▸ ACTIVITY:
Scan the entries below and state how many lines contain "weight". No other output.

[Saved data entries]
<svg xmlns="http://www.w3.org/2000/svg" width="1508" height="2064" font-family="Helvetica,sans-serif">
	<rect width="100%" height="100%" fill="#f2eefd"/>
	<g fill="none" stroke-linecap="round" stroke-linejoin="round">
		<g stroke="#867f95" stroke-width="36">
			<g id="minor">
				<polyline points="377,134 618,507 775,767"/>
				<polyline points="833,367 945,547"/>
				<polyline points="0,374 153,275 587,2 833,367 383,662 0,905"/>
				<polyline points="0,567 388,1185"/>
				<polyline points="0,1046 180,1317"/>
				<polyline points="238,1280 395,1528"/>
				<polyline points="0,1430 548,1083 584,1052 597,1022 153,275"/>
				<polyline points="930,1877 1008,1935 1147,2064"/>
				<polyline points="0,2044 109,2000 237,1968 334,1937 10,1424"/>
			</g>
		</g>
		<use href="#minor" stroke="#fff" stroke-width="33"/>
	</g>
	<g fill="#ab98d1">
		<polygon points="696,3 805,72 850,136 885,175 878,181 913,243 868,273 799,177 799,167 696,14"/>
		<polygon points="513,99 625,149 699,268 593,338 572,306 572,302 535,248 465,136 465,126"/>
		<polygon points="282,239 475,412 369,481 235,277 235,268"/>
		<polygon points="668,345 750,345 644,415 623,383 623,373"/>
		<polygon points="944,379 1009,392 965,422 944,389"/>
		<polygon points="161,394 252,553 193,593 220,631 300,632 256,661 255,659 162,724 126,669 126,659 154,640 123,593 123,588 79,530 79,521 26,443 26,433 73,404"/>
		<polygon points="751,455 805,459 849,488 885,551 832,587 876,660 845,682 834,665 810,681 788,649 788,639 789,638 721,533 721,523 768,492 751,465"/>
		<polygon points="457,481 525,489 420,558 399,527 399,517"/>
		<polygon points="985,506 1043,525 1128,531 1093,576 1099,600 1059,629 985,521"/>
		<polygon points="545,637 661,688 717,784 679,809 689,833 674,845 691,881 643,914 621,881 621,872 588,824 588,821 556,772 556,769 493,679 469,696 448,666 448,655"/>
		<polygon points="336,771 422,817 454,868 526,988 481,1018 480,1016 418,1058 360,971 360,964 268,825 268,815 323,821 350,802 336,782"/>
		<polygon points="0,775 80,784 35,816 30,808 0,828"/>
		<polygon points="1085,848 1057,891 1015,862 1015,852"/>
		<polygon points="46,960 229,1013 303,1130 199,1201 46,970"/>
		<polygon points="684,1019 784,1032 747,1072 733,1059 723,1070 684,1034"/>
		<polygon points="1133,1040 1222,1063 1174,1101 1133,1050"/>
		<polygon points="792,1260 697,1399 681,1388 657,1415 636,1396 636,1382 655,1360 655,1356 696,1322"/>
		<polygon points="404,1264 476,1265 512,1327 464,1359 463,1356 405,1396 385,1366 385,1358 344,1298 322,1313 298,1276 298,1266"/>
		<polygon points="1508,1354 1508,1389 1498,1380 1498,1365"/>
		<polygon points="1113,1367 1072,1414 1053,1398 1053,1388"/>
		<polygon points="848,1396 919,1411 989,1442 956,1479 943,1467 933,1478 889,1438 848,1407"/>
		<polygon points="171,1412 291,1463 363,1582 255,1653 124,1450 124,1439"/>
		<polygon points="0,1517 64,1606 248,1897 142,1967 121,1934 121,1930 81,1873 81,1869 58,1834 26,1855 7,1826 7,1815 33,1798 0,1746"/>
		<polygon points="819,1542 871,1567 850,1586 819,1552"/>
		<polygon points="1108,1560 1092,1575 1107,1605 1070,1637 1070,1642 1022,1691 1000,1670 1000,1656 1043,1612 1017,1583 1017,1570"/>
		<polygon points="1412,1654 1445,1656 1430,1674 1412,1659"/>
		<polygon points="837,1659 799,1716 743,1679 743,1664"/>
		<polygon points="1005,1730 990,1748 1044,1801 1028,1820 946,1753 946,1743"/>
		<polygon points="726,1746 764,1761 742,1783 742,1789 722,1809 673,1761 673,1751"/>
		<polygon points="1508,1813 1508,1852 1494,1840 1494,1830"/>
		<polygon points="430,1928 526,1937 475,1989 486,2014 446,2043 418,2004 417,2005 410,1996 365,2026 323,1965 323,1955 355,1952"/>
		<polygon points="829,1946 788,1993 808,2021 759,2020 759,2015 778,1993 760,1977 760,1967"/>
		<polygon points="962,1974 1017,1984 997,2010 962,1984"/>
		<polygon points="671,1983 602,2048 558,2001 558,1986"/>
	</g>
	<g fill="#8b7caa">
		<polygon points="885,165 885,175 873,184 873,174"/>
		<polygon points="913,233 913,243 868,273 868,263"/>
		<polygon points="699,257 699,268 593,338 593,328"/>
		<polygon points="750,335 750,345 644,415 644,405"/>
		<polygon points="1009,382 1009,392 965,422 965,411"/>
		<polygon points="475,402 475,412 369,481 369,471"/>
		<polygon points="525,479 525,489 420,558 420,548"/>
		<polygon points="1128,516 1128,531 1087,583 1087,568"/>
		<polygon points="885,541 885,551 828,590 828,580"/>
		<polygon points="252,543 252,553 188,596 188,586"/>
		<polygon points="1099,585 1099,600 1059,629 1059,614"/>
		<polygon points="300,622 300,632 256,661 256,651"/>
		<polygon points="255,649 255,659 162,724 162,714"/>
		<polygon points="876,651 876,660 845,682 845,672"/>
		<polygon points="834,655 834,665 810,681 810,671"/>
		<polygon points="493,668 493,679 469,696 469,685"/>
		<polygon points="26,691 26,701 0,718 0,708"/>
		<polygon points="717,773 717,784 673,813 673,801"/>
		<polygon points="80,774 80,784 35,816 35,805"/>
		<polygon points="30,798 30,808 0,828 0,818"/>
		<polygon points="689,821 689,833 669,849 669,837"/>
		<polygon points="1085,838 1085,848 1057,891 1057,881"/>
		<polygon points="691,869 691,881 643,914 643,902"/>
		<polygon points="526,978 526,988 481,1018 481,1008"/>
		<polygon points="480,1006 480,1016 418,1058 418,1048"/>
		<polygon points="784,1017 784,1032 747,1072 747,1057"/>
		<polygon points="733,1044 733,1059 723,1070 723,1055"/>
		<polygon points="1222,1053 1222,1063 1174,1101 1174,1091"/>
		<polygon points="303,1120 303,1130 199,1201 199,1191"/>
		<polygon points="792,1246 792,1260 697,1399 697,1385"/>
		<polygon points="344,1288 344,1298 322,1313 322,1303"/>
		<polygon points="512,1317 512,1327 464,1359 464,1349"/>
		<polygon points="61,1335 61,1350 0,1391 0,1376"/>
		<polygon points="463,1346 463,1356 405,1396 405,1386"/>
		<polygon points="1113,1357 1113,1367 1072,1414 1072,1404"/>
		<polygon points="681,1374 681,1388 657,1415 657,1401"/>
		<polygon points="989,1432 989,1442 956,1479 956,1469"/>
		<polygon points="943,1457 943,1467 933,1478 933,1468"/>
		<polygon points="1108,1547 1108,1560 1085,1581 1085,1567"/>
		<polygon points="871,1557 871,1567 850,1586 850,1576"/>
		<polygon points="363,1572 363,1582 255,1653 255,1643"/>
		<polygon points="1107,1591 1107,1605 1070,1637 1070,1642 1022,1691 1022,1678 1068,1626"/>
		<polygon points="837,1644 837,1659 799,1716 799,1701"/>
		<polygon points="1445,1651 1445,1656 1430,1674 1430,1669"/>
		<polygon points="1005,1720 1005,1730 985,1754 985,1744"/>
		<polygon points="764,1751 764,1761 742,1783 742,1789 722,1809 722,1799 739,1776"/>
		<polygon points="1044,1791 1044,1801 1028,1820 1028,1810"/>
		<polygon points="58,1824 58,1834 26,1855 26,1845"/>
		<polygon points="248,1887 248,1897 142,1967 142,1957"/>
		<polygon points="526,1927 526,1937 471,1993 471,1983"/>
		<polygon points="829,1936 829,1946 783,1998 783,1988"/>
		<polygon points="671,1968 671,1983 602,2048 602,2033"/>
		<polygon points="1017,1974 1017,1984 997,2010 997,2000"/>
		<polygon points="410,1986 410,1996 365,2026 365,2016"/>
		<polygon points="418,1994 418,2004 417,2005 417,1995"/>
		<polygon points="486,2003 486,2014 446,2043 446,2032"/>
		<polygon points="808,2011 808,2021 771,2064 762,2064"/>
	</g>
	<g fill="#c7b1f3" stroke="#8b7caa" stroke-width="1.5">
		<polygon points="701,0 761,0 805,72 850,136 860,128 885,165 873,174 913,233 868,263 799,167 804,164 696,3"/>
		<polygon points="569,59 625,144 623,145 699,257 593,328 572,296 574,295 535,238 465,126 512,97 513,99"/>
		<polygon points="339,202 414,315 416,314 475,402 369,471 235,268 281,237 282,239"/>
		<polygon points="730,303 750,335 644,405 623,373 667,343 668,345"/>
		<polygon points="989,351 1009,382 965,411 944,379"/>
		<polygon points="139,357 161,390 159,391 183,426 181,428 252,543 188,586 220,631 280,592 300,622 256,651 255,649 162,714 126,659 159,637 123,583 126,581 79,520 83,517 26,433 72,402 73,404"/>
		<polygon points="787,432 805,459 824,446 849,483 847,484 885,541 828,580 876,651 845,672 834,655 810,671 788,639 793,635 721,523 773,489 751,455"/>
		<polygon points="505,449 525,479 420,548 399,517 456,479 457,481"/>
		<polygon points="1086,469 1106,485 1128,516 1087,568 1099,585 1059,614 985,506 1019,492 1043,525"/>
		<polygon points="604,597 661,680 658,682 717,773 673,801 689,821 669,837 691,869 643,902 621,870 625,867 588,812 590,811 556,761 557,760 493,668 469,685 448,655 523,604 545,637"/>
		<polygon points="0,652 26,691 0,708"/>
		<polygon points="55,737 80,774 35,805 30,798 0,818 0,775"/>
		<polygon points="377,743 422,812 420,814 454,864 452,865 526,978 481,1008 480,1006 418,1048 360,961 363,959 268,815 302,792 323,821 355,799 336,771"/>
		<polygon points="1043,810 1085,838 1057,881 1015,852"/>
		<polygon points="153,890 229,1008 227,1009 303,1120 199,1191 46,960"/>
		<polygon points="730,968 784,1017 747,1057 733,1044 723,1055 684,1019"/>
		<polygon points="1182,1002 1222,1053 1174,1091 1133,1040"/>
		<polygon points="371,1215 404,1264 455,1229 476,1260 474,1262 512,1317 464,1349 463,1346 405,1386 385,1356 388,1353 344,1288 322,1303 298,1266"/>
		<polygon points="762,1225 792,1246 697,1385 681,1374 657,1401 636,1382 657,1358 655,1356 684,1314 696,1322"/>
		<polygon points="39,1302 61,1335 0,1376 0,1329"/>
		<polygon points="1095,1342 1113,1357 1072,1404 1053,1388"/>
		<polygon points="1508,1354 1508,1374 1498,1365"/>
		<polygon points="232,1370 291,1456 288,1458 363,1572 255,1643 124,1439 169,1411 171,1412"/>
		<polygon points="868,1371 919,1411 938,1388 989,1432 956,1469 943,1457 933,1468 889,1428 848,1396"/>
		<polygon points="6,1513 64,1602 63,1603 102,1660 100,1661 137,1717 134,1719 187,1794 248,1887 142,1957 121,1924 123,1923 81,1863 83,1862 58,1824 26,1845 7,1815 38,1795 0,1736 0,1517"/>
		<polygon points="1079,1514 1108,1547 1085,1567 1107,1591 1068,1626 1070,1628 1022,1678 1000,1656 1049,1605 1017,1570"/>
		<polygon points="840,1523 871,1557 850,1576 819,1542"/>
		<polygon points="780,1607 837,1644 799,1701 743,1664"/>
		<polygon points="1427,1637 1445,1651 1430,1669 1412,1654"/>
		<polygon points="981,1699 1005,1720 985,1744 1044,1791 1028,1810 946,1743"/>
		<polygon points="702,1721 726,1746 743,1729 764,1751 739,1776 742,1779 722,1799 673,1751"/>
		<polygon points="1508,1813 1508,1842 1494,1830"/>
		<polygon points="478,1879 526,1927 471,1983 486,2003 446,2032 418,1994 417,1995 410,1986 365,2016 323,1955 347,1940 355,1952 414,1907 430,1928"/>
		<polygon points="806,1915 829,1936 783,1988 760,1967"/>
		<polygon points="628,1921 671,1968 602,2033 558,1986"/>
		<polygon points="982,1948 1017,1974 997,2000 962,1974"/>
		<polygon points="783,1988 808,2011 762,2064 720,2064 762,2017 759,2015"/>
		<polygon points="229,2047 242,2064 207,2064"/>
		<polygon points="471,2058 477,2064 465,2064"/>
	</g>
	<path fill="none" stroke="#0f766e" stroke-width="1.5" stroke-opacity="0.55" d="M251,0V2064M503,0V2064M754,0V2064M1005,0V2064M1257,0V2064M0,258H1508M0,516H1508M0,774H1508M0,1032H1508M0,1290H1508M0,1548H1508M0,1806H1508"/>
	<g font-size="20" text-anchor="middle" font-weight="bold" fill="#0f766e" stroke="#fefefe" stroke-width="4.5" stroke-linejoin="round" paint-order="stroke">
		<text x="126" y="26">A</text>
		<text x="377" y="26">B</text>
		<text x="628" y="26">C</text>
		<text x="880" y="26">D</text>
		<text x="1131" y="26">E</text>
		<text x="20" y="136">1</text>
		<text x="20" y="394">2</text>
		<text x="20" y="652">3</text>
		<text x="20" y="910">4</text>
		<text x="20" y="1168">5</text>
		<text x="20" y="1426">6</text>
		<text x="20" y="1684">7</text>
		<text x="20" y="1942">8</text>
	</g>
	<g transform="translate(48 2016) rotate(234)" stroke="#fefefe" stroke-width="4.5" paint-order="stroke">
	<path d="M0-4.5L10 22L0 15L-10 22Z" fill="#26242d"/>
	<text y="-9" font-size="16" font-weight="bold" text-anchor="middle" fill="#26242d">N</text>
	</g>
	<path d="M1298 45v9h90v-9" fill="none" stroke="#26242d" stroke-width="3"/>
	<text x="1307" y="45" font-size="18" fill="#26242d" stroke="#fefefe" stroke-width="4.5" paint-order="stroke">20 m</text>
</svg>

▸ WORKED SOLUTION:
2